Summation involving double factorials

Question

How can we evaluate exact infinite sum of the following? $${ \sum_{r=1}^{\infty}\frac{(2r)!!}{(2r+3)!!}}$$ where $k!! = \begin{cases} 2\cdot4\cdot6 . . . k, & \text{if $k$ is even} \\ 1\cdot3\cdot5 . . . k, & \text{if $k$ is odd} \end{cases}$

What approach do we need to solve such type of summations?

My attempt: \begin{align} \sum_{r=1}^{\infty}\frac{(2r)!!}{(2r+3)!!} &= \sum_{r=1}^{\infty}\frac{(2r)!!\cdot (2r+2)!!} {(2r+3)!!(2r+2)!!} \\ &= \sum_{r=1}^{\infty}\frac{2^r\cdot (r)!\cdot 2^{r+1}\cdot (r+1)!}{(2r+3)!} \\ &= \sum_{r=1}^{\infty}\frac{2^{2r+1}\cdot (r)!\cdot (r+1)!}{(2r+3)!} \end{align}

I also tried using the generalized binomial theorem but it doesn't seem to follow the pattern.

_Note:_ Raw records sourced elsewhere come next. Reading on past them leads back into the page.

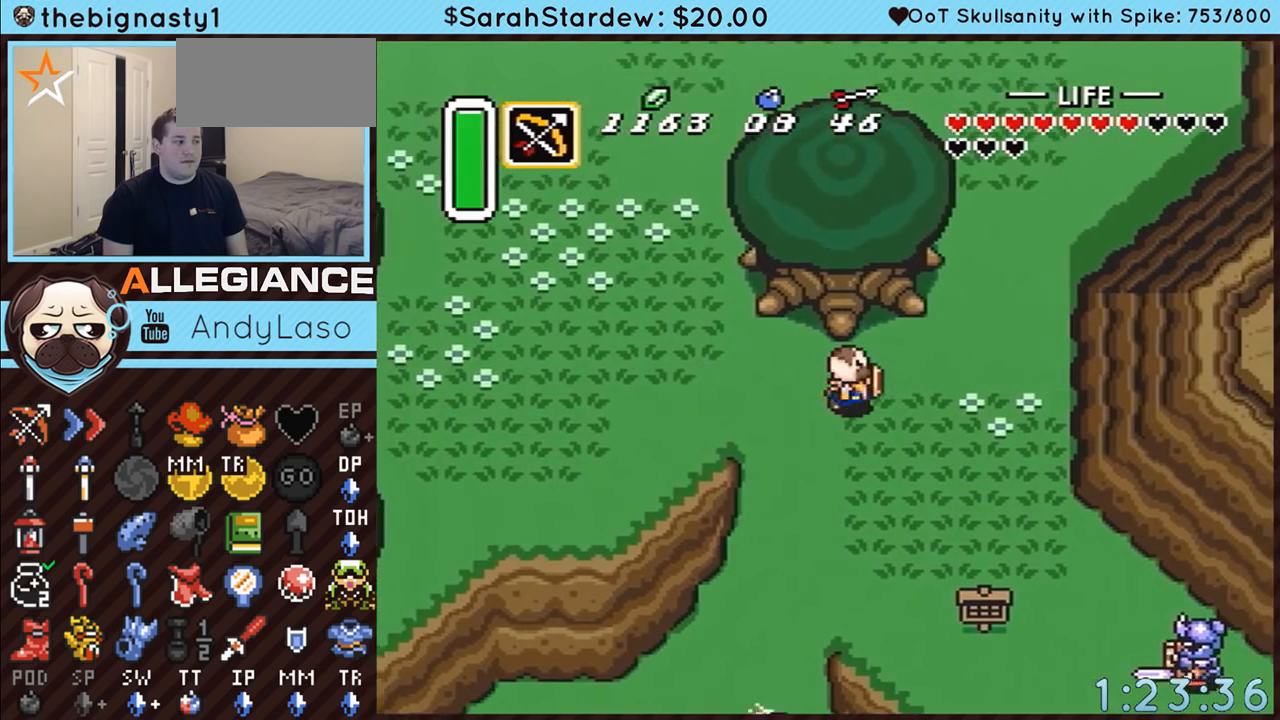
{"buttons": ["A", "DPAD_UP"], "events": [[350, "A", "down"], [417, "DPAD_RIGHT", "up"], [417, "DPAD_UP", "down"]]}
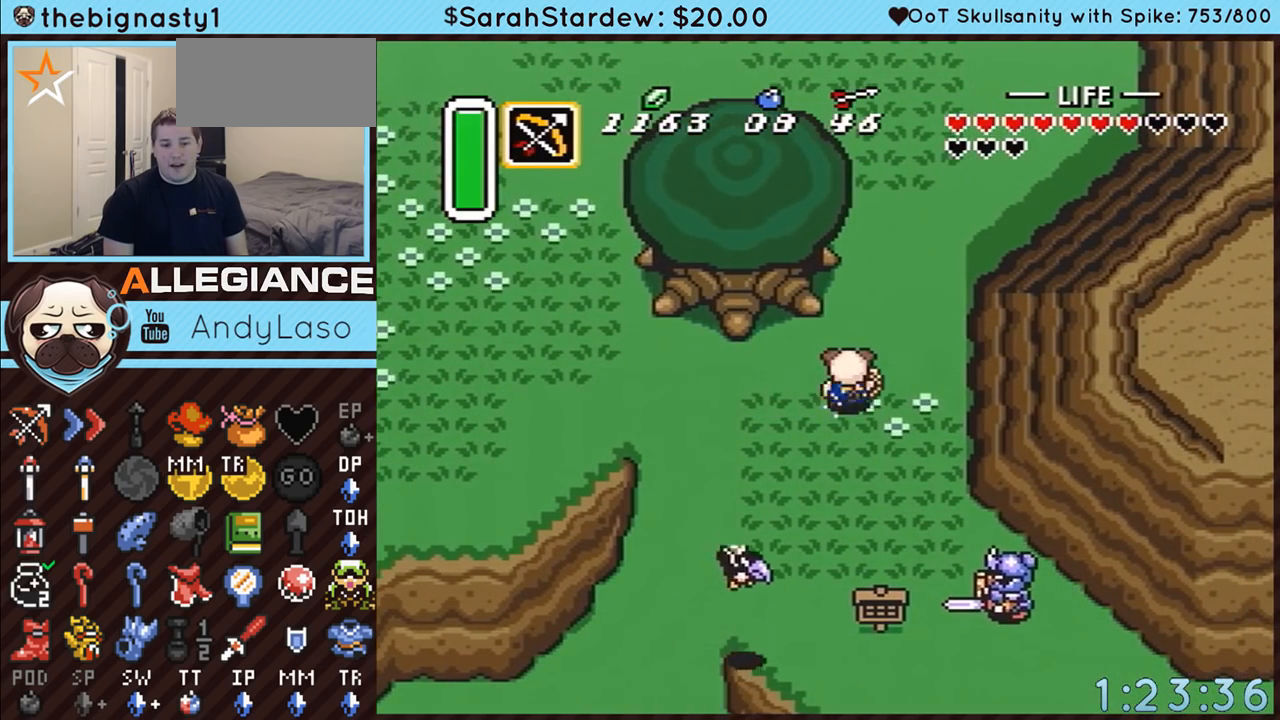
{"buttons": ["A"], "events": [[100, "DPAD_UP", "up"]]}
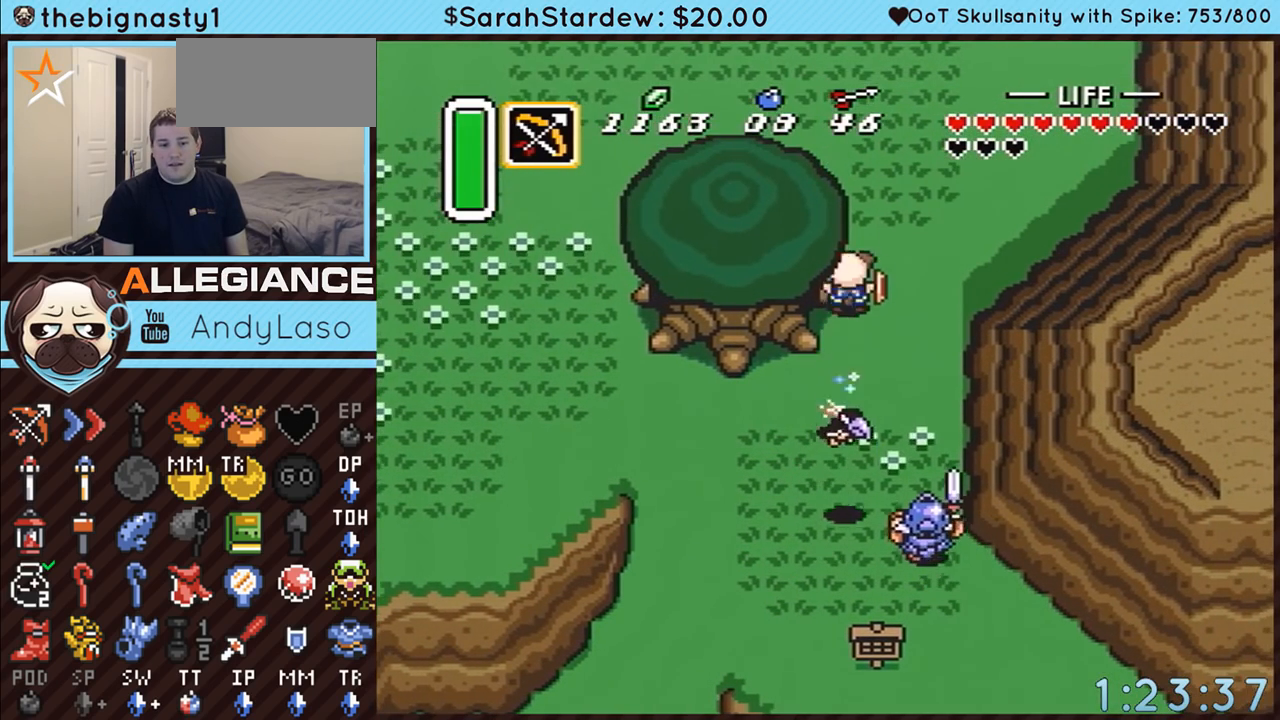
{"buttons": ["A"], "events": []}
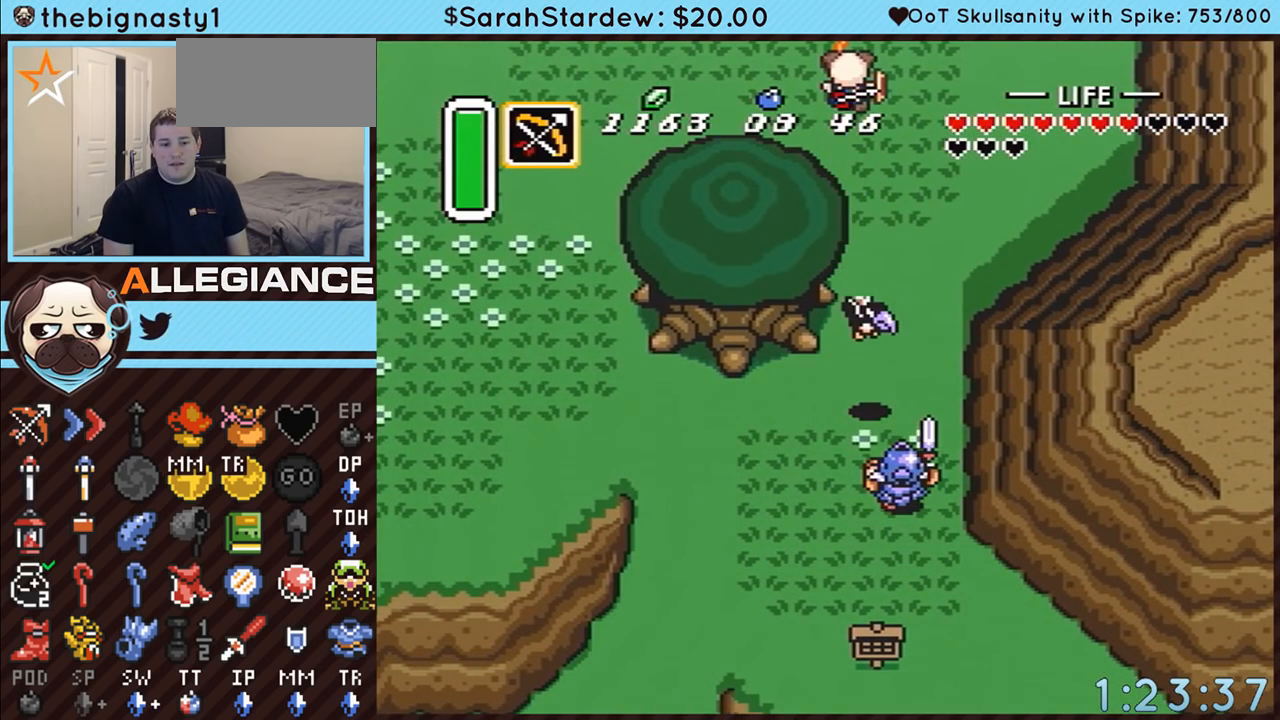
{"buttons": [], "events": [[350, "A", "up"]]}
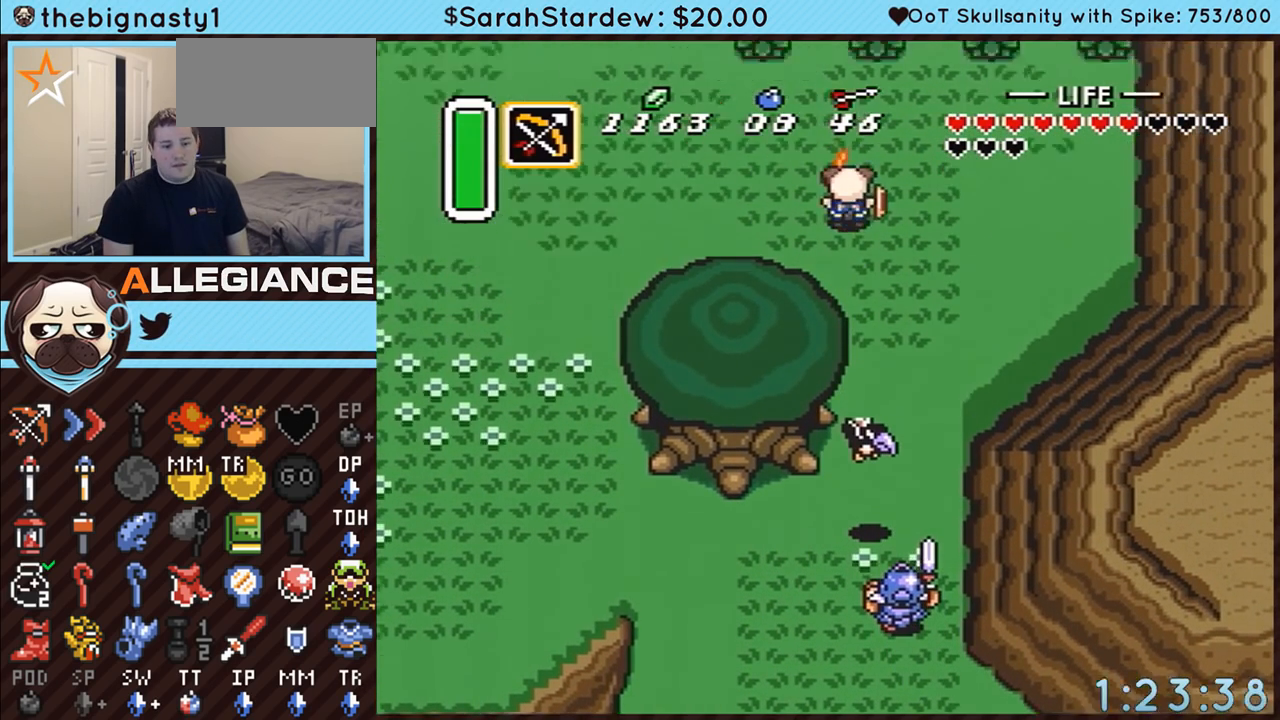
{"buttons": ["DPAD_LEFT"], "events": [[83, "DPAD_LEFT", "down"]]}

EDIT: I suspect it might be solved using telescopic method, but can't figure out how.

Answer 1

Notice

$$\begin{align} \frac{(2r)!!}{(2r+3)!!} &= \frac{2\cdot 4 \cdots \cdot 2r}{3\cdot 5 \cdots (2r+3)}= \frac13 \frac{\prod\limits_{s=0}^{r-1}(1+s)}{\prod\limits_{s=0}^{r-1}(\frac52+s)}\\ &= \frac13 \frac{\Gamma(r+1)/\Gamma(1)}{\Gamma(r+\frac52)/\Gamma(\frac52)} = \frac12\frac{\Gamma(r+1)\Gamma(\frac32)}{\Gamma(r+\frac52)}\\ &= \frac12 \int_0^1 t^{(r+1)-1} (1-t)^{3/2-1} dt = \frac12\int_0^1 t^r \sqrt{1-t}dt \end{align} $$ We have $$\begin{align}\sum_{r=1}^\infty \frac{(2r)!!}{(2r+3)!!} &= \frac12\sum_{r=1}^\infty \int_0^1 t^r\sqrt{1-t} dt = \frac12 \int_0^1 \left(\sum_{r=1}^\infty t^r\right)\sqrt{1-t} dt\\ &= \frac12 \int_0^1 \frac{t}{\sqrt{1-t}}dt = \frac23 \end{align} $$

Answer 2

Let $A_r = \frac23 \frac45 \cdots \frac{2r}{2r+1}$. Then $$ \frac{(2r)!!}{(2r+3)!!} = A_r \cdot \frac1{2r+3}. $$ Use $\frac1{2r+3} = 1 - \frac{2r+2}{2r+3}$. Then the sum telescopes. So, we are to evaluate $$ \sum_{r=1}^{\infty} (A_r - A_{r+1}). $$ To complete the solution, we need the proof of $\lim_{r\rightarrow\infty} A_r = 0$. Your expressions and Stirling's formula will do the job.

Answer 3

Starting with

My attempt: \begin{align} S = \sum_{r=1}^{\infty}\frac{(2r)!!}{(2r+3)!!} &= \sum_{r=1}^{\infty}\frac{(2r)!!\cdot (2r+2)!!} {(2r+3)!!(2r+2)!!} \\ &= \sum_{r=1}^{\infty}\frac{2^r\cdot (r)!\cdot 2^{r+1}\cdot (r+1)!}{(2r+3)!} \\ &= \sum_{r=1}^{\infty}\frac{2^{2r+1}\cdot (r)!\cdot (r+1)!}{(2r+3)!} \end{align}

One can continue as follows: \begin{align} S &= \sum_{r=1}^{\infty}\frac{2^{2r+1}\cdot (r)!\cdot (r+1)!}{(2r+3)!} \\ &= 2 \, \sum_{r=1}^{\infty} \frac{\Gamma(r+1) \, \Gamma(r+2)}{ \Gamma(2r + 4) } \, 4^{r} \\ &= \frac{2}{3!} \, \sum_{r=1}^{\infty} \frac{(1)_{r} \, (2)_{r}}{4^{r} \, (2)_{r} \, \left(\frac{5}{2}\right)_{r} } \, 4^{r} \\ &= \frac{1}{3} \, \sum_{r=1}^{\infty} \frac{(1)_{r} \, (1)_{r}}{r! \, \left(\frac{5}{2}\right)_{r} } = 2 \left[ {}_{2}F_{1}\left(1, 1; \frac{5}{2}; 1\right) -1 \right] \\ &= \frac{1}{3} \left[\frac{\Gamma(5/2) \, \Gamma(1/2)}{\Gamma^{2}(3/2)} - 1 \right] = \frac{2}{3}. \end{align}